On Wednesday, 13 March 2013 at 21:33:47 UTC, H. S. Teoh wrote:
On Wed, Mar 13, 2013 at 10:20:53PM +0100, John Colvin wrote:
On Wednesday, 13 March 2013 at 21:07:18 UTC, H. S. Teoh wrote:
>On Wed, Mar 13, 2013 at 09:59:33PM +0100, John Colvin wrote:
>>On Wednesday, 13 March 2013 at 20:46:35 UTC, Timon Gehr >>wrote:
>[...]
>>>Then what's the meaning of
>>>
>>>int[3][3] x = [1,2,3];
>>>
>>>Is it
>>>
>>>int[3][3] x = [[1,2,3],[1,2,3],[1,2,3]];
>>>
>>>or
>>>
>>>int[3][3] x = [[1,1,1],[2,2,2],[3,3,3]];
>>
>>the former, clearly.
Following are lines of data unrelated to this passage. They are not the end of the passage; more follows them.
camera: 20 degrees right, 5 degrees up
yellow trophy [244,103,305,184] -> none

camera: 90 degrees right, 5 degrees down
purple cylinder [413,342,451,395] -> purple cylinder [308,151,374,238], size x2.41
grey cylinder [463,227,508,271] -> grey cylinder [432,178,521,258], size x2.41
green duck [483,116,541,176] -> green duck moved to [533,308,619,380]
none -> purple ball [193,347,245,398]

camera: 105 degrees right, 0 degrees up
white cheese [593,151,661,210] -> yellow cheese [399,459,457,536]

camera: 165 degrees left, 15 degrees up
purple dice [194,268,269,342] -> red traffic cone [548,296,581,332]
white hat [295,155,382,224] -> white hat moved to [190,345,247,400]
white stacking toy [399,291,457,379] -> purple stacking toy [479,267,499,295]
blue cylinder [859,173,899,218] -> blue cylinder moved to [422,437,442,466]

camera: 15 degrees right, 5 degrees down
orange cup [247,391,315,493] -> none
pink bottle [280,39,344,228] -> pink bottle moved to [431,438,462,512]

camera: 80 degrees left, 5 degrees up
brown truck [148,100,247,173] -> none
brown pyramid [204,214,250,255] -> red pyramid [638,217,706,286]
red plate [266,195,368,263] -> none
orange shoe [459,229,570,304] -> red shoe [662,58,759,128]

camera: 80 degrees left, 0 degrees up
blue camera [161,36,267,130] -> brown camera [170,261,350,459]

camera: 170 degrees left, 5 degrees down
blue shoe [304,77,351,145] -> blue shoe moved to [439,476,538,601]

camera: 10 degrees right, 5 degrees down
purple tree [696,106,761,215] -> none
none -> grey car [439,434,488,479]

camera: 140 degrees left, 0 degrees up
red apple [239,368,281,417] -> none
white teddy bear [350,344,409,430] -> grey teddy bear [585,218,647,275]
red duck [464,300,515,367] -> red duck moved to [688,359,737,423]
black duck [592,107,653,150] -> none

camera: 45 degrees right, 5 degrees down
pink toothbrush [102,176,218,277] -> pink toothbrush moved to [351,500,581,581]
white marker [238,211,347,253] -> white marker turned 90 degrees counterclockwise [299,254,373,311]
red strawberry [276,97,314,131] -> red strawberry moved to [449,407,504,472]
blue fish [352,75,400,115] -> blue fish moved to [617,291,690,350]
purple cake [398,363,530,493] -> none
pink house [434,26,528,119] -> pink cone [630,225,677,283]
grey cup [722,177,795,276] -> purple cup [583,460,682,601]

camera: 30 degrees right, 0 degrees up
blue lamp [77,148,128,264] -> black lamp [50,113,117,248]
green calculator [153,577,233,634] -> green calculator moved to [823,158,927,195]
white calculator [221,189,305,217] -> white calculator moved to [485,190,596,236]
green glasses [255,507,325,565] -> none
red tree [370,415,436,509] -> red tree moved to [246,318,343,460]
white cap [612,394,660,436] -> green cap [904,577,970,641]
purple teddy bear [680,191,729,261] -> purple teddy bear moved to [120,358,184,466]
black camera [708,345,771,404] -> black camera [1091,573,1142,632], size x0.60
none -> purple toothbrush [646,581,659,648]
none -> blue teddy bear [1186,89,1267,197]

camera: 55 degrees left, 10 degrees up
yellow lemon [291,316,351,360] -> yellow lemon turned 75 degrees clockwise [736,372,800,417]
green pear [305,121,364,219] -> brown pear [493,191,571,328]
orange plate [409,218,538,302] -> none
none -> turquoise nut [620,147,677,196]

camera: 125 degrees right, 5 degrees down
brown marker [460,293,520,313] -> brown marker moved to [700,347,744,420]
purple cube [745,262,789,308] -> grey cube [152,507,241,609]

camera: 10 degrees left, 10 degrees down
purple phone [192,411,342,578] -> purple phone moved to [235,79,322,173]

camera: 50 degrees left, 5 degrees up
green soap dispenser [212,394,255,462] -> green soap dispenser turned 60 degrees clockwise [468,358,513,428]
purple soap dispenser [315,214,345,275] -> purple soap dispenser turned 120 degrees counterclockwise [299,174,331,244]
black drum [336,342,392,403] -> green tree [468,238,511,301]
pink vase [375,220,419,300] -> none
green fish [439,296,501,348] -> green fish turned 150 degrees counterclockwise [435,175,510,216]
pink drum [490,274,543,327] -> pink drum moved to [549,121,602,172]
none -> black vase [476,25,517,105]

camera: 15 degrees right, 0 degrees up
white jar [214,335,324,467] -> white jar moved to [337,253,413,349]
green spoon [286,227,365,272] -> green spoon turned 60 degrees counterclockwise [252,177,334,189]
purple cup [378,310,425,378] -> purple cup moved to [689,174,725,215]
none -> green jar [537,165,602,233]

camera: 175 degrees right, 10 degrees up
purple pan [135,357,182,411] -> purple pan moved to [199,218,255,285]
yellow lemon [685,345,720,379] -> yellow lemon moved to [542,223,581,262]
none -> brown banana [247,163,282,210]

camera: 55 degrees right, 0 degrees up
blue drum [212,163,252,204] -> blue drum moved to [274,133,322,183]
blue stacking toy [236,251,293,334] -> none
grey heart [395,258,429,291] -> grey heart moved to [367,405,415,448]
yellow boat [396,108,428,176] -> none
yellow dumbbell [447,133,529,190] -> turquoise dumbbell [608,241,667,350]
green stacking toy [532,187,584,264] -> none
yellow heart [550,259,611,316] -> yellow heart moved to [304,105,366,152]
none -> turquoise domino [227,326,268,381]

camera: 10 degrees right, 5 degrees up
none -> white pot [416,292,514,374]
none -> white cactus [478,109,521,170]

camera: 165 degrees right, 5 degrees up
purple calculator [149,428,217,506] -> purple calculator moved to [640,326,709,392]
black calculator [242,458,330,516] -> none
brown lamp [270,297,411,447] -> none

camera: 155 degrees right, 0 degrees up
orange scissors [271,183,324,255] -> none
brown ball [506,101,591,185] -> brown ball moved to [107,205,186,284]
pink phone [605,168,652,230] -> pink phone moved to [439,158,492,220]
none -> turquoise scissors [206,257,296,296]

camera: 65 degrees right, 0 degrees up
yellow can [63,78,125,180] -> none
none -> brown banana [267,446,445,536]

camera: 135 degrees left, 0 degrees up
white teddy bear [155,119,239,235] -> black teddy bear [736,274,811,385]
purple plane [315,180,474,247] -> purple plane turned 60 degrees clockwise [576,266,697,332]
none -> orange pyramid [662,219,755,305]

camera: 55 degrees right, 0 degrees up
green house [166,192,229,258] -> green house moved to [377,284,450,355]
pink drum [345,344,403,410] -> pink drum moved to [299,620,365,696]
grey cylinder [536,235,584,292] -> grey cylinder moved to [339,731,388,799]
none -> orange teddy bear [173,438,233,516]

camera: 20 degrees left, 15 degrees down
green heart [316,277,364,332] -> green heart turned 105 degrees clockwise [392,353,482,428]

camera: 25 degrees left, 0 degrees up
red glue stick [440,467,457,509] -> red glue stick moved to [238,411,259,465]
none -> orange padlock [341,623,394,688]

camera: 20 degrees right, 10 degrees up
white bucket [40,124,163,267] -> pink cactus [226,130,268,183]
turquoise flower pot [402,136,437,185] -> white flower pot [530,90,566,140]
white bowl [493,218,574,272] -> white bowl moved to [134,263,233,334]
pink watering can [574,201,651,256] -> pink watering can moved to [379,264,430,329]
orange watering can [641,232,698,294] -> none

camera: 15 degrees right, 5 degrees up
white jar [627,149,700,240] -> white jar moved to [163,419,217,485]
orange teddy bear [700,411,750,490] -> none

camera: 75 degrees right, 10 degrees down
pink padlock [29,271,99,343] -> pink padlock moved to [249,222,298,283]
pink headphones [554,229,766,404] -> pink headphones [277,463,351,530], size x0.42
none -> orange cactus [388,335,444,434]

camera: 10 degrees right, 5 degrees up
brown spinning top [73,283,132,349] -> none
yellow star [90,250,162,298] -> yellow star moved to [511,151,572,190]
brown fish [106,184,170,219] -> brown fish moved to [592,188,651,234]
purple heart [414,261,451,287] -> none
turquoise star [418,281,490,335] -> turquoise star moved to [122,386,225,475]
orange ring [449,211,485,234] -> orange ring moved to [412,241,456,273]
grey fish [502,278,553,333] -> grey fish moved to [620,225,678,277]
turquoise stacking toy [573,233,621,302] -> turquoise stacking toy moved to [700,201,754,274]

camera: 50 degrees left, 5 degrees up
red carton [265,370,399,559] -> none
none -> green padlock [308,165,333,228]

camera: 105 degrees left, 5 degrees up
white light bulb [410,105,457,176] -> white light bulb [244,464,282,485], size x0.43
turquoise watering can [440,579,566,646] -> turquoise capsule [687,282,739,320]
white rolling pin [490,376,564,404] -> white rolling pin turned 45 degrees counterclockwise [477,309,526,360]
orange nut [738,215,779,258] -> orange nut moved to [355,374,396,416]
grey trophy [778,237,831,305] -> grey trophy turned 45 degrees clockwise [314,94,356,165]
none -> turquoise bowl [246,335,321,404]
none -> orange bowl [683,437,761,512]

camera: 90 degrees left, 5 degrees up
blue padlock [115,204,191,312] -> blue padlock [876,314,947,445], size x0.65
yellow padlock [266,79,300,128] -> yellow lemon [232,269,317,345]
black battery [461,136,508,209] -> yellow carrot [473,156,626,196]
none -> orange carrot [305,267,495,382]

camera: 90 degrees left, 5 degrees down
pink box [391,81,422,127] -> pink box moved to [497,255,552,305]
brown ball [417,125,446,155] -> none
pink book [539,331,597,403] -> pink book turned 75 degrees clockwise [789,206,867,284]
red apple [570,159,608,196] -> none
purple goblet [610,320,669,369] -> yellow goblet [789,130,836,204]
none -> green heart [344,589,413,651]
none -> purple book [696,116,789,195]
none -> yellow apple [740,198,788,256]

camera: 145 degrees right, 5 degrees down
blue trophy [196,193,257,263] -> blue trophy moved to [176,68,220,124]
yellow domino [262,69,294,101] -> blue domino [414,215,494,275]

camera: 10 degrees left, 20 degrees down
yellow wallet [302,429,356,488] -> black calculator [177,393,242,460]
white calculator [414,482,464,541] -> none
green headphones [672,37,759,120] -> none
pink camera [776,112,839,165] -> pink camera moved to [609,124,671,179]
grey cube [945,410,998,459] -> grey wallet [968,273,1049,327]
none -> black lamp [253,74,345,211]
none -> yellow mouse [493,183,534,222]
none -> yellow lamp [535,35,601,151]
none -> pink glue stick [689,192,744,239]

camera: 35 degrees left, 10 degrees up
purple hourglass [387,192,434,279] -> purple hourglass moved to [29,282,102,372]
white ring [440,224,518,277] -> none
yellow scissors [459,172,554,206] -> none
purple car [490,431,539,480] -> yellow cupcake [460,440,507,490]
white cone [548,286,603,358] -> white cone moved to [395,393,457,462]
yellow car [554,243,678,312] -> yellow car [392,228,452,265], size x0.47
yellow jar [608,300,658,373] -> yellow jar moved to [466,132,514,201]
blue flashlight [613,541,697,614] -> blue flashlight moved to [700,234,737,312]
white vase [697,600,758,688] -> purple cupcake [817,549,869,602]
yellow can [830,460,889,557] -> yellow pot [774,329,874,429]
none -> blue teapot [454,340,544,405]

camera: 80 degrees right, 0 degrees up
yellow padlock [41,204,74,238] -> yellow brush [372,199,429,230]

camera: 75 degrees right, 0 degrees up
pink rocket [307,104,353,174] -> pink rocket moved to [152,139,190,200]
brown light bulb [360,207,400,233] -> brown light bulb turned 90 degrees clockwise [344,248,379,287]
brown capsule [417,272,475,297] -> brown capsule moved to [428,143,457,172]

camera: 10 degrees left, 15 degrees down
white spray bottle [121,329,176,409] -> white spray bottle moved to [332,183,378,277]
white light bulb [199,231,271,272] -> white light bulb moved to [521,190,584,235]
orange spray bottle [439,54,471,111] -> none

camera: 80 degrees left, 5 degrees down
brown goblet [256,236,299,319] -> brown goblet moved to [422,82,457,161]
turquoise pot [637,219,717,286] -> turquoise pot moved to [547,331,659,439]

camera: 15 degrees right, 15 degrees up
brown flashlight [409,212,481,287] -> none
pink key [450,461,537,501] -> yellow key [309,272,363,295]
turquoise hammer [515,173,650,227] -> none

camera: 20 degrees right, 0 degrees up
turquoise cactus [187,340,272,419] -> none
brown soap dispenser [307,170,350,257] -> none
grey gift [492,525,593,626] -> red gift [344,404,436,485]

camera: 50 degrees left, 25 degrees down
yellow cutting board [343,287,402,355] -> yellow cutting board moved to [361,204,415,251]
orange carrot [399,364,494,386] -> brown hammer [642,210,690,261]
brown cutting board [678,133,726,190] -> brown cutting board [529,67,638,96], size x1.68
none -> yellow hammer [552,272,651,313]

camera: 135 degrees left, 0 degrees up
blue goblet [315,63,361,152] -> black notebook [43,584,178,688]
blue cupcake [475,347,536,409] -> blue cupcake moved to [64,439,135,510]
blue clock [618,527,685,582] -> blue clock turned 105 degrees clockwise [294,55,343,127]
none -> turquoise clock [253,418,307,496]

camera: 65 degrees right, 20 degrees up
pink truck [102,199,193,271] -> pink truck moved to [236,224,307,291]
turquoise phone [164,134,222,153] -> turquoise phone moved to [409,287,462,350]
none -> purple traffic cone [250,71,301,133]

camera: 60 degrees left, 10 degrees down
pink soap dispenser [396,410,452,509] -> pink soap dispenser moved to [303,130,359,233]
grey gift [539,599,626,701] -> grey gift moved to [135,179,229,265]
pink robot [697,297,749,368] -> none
It directly follows from
>>
>>int[3] a = 1;
>>
>>Every element of the array is initialised to the value >>given. x is >>an array of arrays and hence each "element-array" is >>initialised to
>>the array on the right hand side.
>
>I don't like this. It adds a lot of parsing complexities just >for >some syntactic sugar with no clear benefits beyond being >easier to
>type. Why not just use the existing array operations syntax?
>
>    int[3] a;
>    a[] = 1;        // makes intent clear
>
>    int[3][3] b;
>    b[] = [1, 2, 3]; // fits into current syntax already
[...]
This is supposed to be static initialisation, which is different,
no?

Hmm. In that case, what about a syntax adapted from the current array
ops?

        int[3] a[] = 1;

But the problem is that it's ambiguous with the current specs that
interprets this as int[3][] a = 1.

Why is it bad to have to explicitly list the elements for static
initialization?


T

I would be great if we could get rid of post-fix array declarations for good, but I'm not sure how realistic that is.


It's bad to have to explicitly list them because there could be hundreds, thousands or even millions of elements.